What is needed is an exact copy of the entries, with the pictures excluded.

** Opening DATA EXCERPTS block **

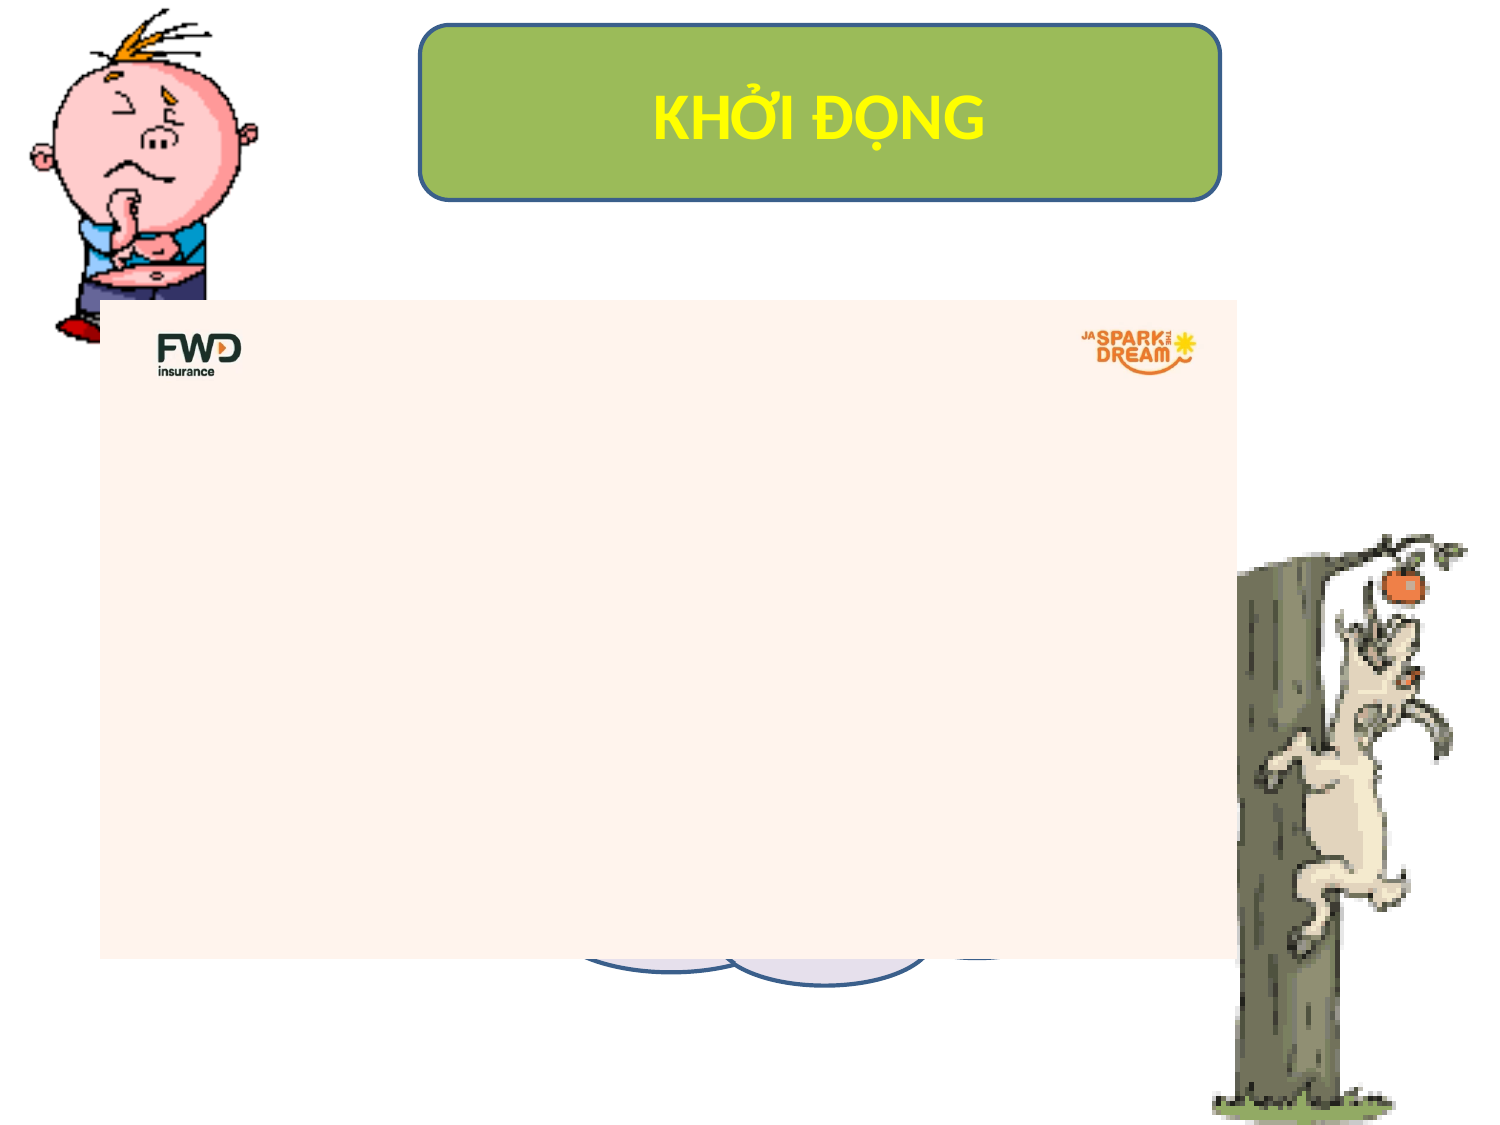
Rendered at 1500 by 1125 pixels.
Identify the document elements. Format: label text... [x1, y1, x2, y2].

picture [0, 0, 309, 351]
text_box KHỞI ĐỘNG [417, 22, 1223, 203]
text_box [617, 969, 726, 975]
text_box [99, 299, 1238, 960]
picture [1212, 534, 1468, 1125]
text_box [738, 969, 912, 988]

** Closing DATA EXCERPTS block **

● **PROBLEM SOLUTION**
Rendered at 1500 by 1125 pixels.
Identify the document elements. Format: label text... [x1, y1, x2, y2].

picture [0, 0, 309, 351]
text_box KHỞI ĐỘNG [417, 22, 1223, 203]
text_box [617, 969, 726, 975]
text_box [99, 299, 1238, 960]
picture [1212, 534, 1468, 1125]
text_box [738, 969, 912, 988]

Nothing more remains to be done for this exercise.